Filter this material down to the lines that hold "para", copying each one.

** Opening PROVIDED MATERIAL block **

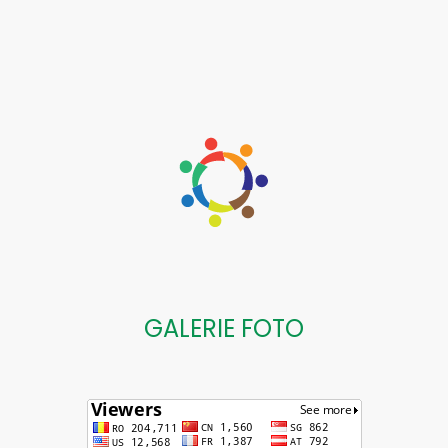
GALERIE FOTO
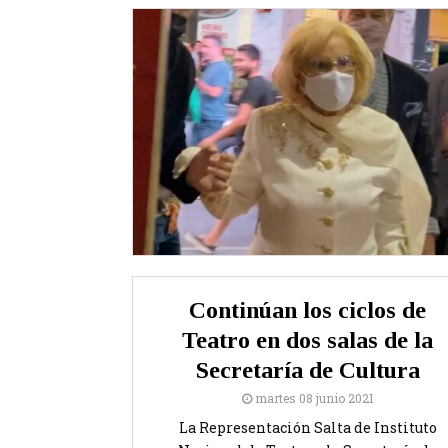
Continúan los ciclos de
Teatro en dos salas de la
Secretaría de Cultura
martes 08 junio 2021
La Representación Salta de Instituto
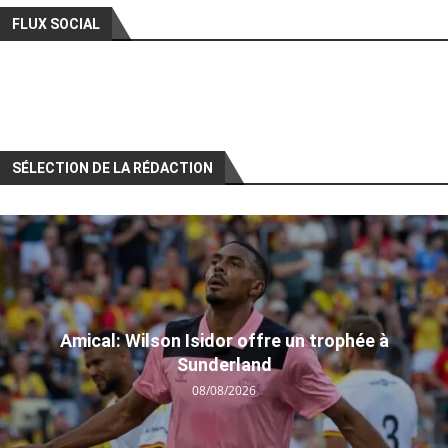
FLUX SOCIAL
SÉLECTION DE LA RÉDACTION
Amical: Wilson Isidor offre un trophée à
Sunderland
08/08/2026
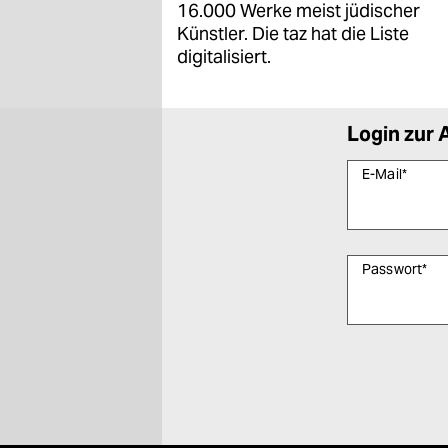
16.000 Werke meist jüdischer
Künstler. Die taz hat die Liste
digitalisiert.
Login zur 
E-Mail
*
Passwort
*
Bitte füllen Sie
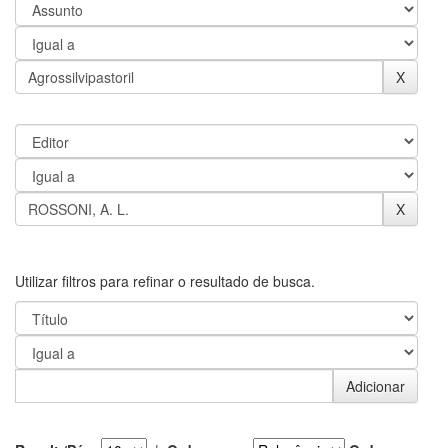
Utilizar filtros para refinar o resultado de busca.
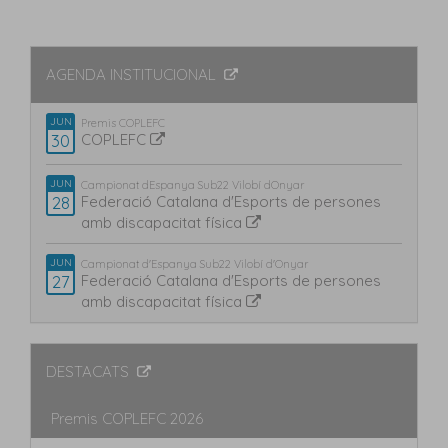
AGENDA INSTITUCIONAL
JUN
Premis COPLEFC
30
COPLEFC
JUN
Campionat dEspanya Sub22 Vilobí dOnyar
28
Federació Catalana d'Esports de persones
amb discapacitat física
JUN
Campionat d'Espanya Sub22 Vilobí d'Onyar
27
Federació Catalana d'Esports de persones
amb discapacitat física
DESTACATS
Premis COPLEFC 2026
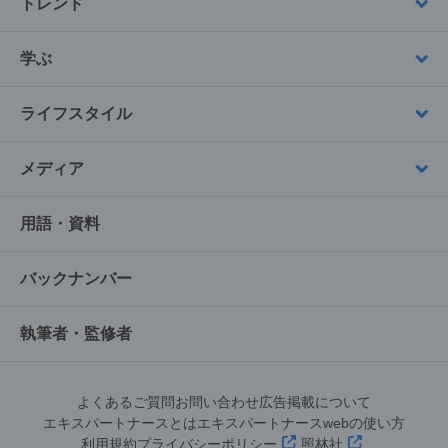
トレンド
学ぶ
ライフスタイル
メディア
用語・資料
バックナンバー
執筆者・監修者
よくあるご質問
お問い合わせ
広告掲載について
エキスパートナースとは
エキスパートナースwebの使い方
利用規約
プライバシーポリシー
照林社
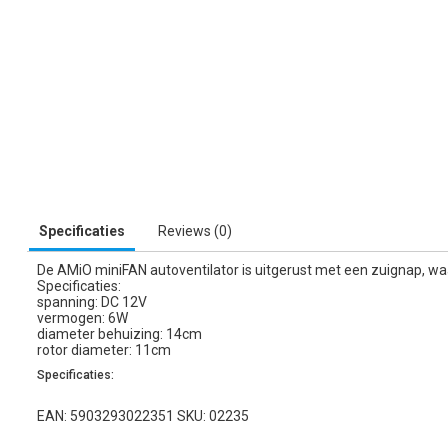
Specificaties
Reviews (0)
De AMiO miniFAN autoventilator is uitgerust met een zuignap, w
Specificaties:
spanning: DC 12V
vermogen: 6W
diameter behuizing: 14cm
rotor diameter: 11cm
Specificaties:
EAN: 5903293022351 SKU: 02235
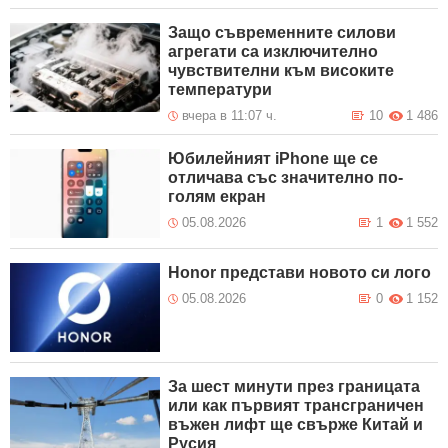
Защо съвременните силови
агрегати са изключително
чувствителни към високите
температури
вчера в 11:07 ч.
10
1 486
Юбилейният iPhone ще се
отличава със значително по-
голям екран
05.08.2026
1
1 552
Honor представи новото си лого
05.08.2026
0
1 152
За шест минути през границата
или как първият трансграничен
въжен лифт ще свърже Китай и
Русия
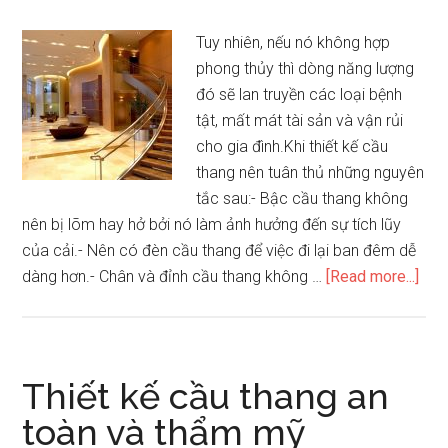
chật
Tuy nhiên, nếu nó không hợp
phong thủy thì dòng năng lượng
đó sẽ lan truyền các loại bệnh
tật, mất mát tài sản và vận rủi
cho gia đình.Khi thiết kế cầu
thang nên tuân thủ những nguyên
tắc sau:- Bậc cầu thang không
nên bị lõm hay hở bởi nó làm ảnh hưởng đến sự tích lũy
của cải.- Nên có đèn cầu thang để việc đi lại ban đêm dễ
abo
dàng hơn.- Chân và đỉnh cầu thang không …
[Read more...]
Nhữ
ngu
tắc
khi
Thiết kế cầu thang an
bố
toàn và thẩm mỹ
trí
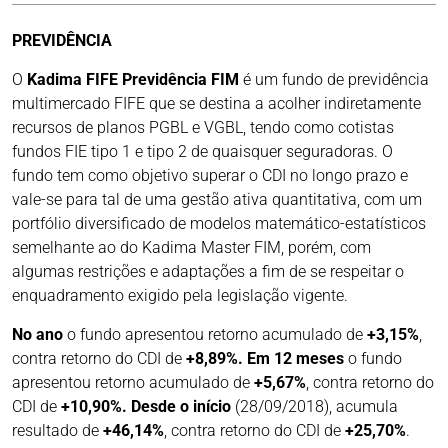
PREVIDÊNCIA
O
Kadima FIFE Previdência FIM
é um fundo de previdência
multimercado FIFE que se destina a acolher indiretamente
recursos de planos PGBL e VGBL, tendo como cotistas
fundos FIE tipo 1 e tipo 2 de quaisquer seguradoras. O
fundo tem como objetivo superar o CDI no longo prazo e
vale-se para tal de uma gestão ativa quantitativa, com um
portfólio diversificado de modelos matemático-estatísticos
semelhante ao do Kadima Master FIM, porém, com
algumas restrições e adaptações a fim de se respeitar o
enquadramento exigido pela legislação vigente.
No ano
o fundo apresentou retorno acumulado de
+3,15%
,
contra retorno do CDI de
+8,89%. Em 12 meses
o fundo
apresentou retorno acumulado de
+5,67%
, contra retorno do
CDI de
+10,90%. Desde o início
(28/09/2018), acumula
resultado de
+46,14%
, contra retorno do CDI de
+25,70%
.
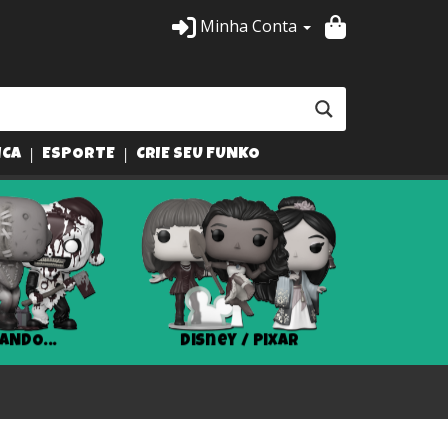
Minha Conta
ICA
ESPORTE
CRIE SEU FUNKO
ANDO...
Disney / Pixar
Har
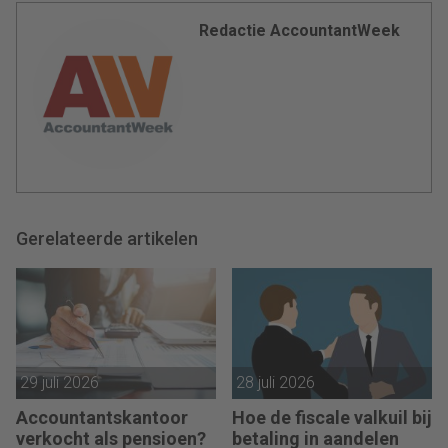
Redactie AccountantWeek
Gerelateerde artikelen
29 juli 2026
28 juli 2026
Accountantskantoor
Hoe de fiscale valkuil bij
verkocht als pensioen?
betaling in aandelen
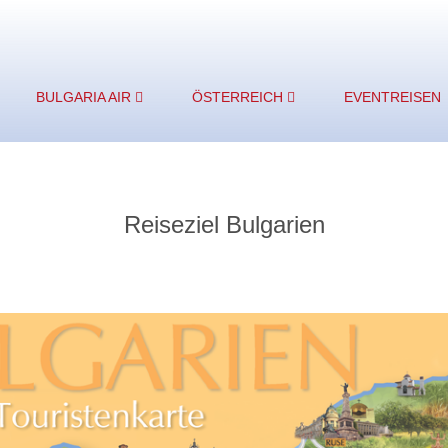
BULGARIA AIR
ÖSTERREICH
EVENTREISEN
Reiseziel Bulgarien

** Closing PROVIDED MATERIAL block **

ANSWER:
Utilizar filtros para refinar o resultado de busca.
vale-se para tal de uma gestão ativa quantitativa, com um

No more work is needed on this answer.